» WHAT THIS TASK INVOLVES: Please show each line of the listing where "between" is present.

________________

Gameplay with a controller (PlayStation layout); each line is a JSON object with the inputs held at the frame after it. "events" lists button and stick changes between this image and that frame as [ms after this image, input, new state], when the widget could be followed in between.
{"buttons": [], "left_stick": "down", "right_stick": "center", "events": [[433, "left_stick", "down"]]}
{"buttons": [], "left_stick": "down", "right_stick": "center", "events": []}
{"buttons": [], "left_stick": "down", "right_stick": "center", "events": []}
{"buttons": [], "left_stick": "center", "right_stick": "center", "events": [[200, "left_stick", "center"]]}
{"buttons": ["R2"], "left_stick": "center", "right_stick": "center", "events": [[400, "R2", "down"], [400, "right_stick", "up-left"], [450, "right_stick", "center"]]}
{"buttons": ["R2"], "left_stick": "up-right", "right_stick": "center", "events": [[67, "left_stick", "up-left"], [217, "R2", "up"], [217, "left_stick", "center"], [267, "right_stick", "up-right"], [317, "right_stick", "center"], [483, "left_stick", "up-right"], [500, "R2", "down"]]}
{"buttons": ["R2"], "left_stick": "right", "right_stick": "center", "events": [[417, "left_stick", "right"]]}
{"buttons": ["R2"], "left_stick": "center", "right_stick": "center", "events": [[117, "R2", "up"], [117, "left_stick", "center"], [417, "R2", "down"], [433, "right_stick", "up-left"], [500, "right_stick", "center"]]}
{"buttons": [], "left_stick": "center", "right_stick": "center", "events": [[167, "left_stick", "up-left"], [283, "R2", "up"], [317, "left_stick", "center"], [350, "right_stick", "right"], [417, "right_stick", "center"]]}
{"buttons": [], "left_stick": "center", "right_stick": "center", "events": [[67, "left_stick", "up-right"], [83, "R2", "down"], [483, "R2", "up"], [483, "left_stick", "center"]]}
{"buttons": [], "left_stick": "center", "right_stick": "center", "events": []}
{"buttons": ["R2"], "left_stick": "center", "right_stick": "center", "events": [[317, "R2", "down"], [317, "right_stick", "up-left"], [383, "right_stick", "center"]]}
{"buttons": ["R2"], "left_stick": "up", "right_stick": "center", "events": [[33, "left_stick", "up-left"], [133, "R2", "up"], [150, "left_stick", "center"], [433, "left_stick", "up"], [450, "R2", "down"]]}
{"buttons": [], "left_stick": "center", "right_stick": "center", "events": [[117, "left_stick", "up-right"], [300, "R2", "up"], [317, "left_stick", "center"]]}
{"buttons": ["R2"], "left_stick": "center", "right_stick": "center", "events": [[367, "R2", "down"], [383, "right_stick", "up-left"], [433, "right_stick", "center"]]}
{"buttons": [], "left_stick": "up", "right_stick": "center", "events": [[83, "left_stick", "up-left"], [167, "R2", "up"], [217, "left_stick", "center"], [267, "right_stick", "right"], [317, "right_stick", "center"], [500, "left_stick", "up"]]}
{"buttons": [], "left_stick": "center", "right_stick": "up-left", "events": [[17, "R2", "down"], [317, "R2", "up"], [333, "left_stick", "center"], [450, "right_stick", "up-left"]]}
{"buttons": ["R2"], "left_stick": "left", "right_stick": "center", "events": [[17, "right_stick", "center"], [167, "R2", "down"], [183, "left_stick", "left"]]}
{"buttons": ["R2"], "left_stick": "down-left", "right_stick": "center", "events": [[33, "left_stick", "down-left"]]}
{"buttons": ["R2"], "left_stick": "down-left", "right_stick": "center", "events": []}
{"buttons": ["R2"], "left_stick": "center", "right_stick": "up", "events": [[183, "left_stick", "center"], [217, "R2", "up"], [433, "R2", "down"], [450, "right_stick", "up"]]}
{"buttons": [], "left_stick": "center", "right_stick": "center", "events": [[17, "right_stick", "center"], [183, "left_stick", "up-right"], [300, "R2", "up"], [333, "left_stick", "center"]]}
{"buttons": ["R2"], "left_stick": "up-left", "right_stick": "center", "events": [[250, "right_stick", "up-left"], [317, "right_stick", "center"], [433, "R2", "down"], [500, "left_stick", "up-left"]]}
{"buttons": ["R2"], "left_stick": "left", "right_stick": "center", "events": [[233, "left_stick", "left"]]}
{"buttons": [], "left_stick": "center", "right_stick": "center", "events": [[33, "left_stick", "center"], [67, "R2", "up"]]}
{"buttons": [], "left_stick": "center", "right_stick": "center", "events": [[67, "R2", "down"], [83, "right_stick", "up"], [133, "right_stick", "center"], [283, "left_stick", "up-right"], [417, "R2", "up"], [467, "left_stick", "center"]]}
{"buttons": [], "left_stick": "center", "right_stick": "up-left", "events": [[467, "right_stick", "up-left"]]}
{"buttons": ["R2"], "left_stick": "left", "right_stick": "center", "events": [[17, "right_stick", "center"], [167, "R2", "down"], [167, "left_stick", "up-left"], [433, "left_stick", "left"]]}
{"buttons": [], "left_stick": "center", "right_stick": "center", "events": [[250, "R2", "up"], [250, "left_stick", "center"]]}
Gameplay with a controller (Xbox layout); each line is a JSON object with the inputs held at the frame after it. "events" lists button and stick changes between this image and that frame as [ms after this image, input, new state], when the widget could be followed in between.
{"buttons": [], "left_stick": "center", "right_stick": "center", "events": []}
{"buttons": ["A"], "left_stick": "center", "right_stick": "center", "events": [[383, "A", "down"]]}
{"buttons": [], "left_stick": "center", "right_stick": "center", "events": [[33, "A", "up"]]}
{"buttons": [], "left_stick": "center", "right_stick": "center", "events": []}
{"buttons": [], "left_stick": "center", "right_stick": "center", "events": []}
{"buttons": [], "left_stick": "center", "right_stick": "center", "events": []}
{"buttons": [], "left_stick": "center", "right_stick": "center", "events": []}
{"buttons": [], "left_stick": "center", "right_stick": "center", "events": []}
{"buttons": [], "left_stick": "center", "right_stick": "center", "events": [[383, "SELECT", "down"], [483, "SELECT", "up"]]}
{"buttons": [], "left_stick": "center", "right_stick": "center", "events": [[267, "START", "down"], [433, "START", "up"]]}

________________

» RESPONSE:
Gameplay with a controller (PlayStation layout); each line is a JSON object with the inputs held at the frame after it. "events" lists button and stick changes between this image and that frame as [ms after this image, input, new state], when the widget could be followed in between.
Gameplay with a controller (Xbox layout); each line is a JSON object with the inputs held at the frame after it. "events" lists button and stick changes between this image and that frame as [ms after this image, input, new state], when the widget could be followed in between.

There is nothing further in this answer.